L'apertura della partita IVA comporta delle spese di gestione, che consistono nella consulenza di un commercialista. In compenso, è possibile risparmiare l'IVA su tutti gli acquisti legati all’attività che si svolge, deducendola dall'IVA da versare.
Tutte le spese vanno regolarmente documentate con una fattura. Titoli d'acquisto non intestati, cioè anonimi, come gli scontrini fiscali o i biglietti del treno, non sono validi. Le spese deducibili si dividono in tre categorie:
spese interamente deducibili, tipo cancelleria, libri per l’aggiornamento professionale, energia elettrica; riscaldamento e acqua dell’ufficio o del laboratorio, compensi pagati a terzi;
spese deducibili in parte, come gli omaggi per i clienti; i costi per la partecipazione ai convegni, i pedaggi autostradali, le ricariche del cellulare;
spese per beni strumentali, che sono quelli utilizzati in continuazione, nel corso dell’attività professionale le quali vanno detratte suddividendole in quote nel corso di diversi anni.
Il calcolo della fattura dipende dal regime previdenziale cui è soggetto il professionista (Gestione Separata, Cassa di previdenza).

L'IVA ricevuta dal libero professionista va versata al fisco ogni trimestre, tramite il modello F24, dopo aver dedotto l'IVA di eventuali acquisti effettuati.

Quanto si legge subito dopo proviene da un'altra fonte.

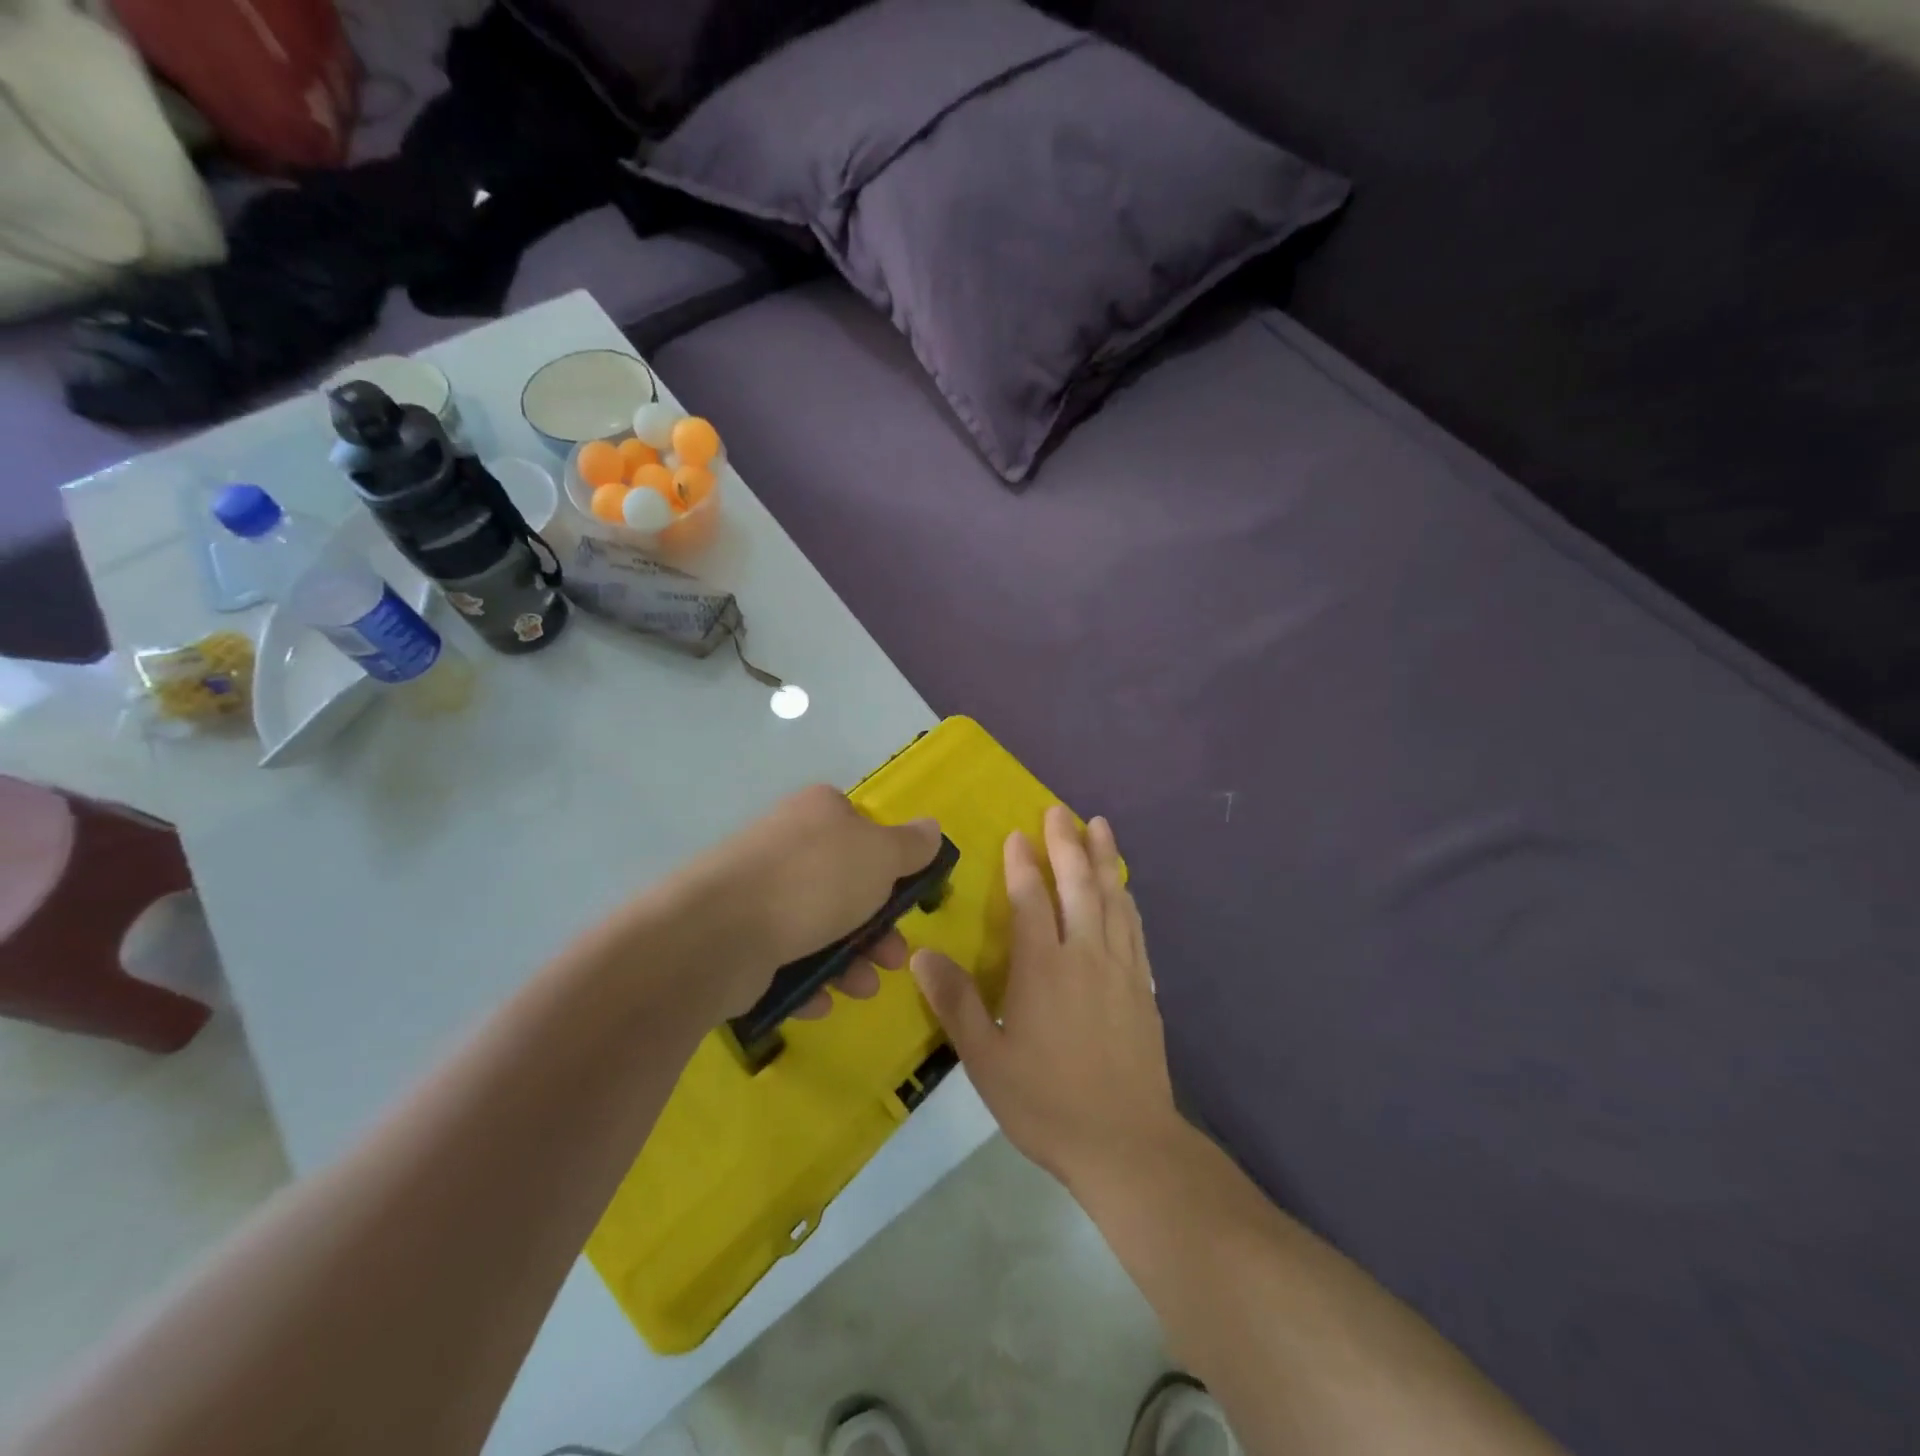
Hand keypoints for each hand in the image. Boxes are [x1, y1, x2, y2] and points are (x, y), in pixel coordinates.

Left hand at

La scadenza è di solito il 15 del 2 mese successivo a quello del trimestre (es: per il 1 trimestre, il 15 aprile).

Comunque l’opportunità di aprire la partita IVA deve essere legata anche a fattori soggettivi, quali la consapevolezza di maggiori responsabilità e adempimenti per il lavoratore, la necessità di capacità di autogestione. In altri termini il lavoratore autonomo assume la consapevolezza del rischio dell’impresa che per gli altri lavoratori dipendenti è assunto dal datore di lavoro. Tra i fattori oggettivi, assume particolare rilevanza il numero di committenti e, quindi, il reale grado di autonomia del libero professionista.
Se, infatti, si è titolari di partita IVA, ma si lavora per un unico committente, svolgendo l’attività presso la propria struttura, utilizzando gli strumenti dell’impresa, se insomma la condizione lavorativa assomiglia molto di più a quella dei lavoratori dipendenti o parasubordinati, non sarà facile per il lavoratore con partita IVA sfruttare una delle poche opportunità offerte dal proprio status lavorativo, e cioè la possibilità di detrarre e dedurre le spese inerenti l’attività (che in questo caso sono sostenute e scaricate dal committente stesso); e nemmeno gli sarà possibile diversificare il pur minimo rischio d’impresa che accompagna il lavoratore autonomo (in quanto se l’unico committente recede dal contratto, il lavoratore si trova senza ulteriori possibilità di produrre un reddito).
Se invece si ha, o si progetta di avere, più committenti, oppure si intende investire sulla promozione dell'attività, la partita IVA può essere utile sia dal punto di vista del riconoscimento della propria professionalità e autonomia, che rispetto alla semplicità nell’attivazione di nuovi rapporti commerciali.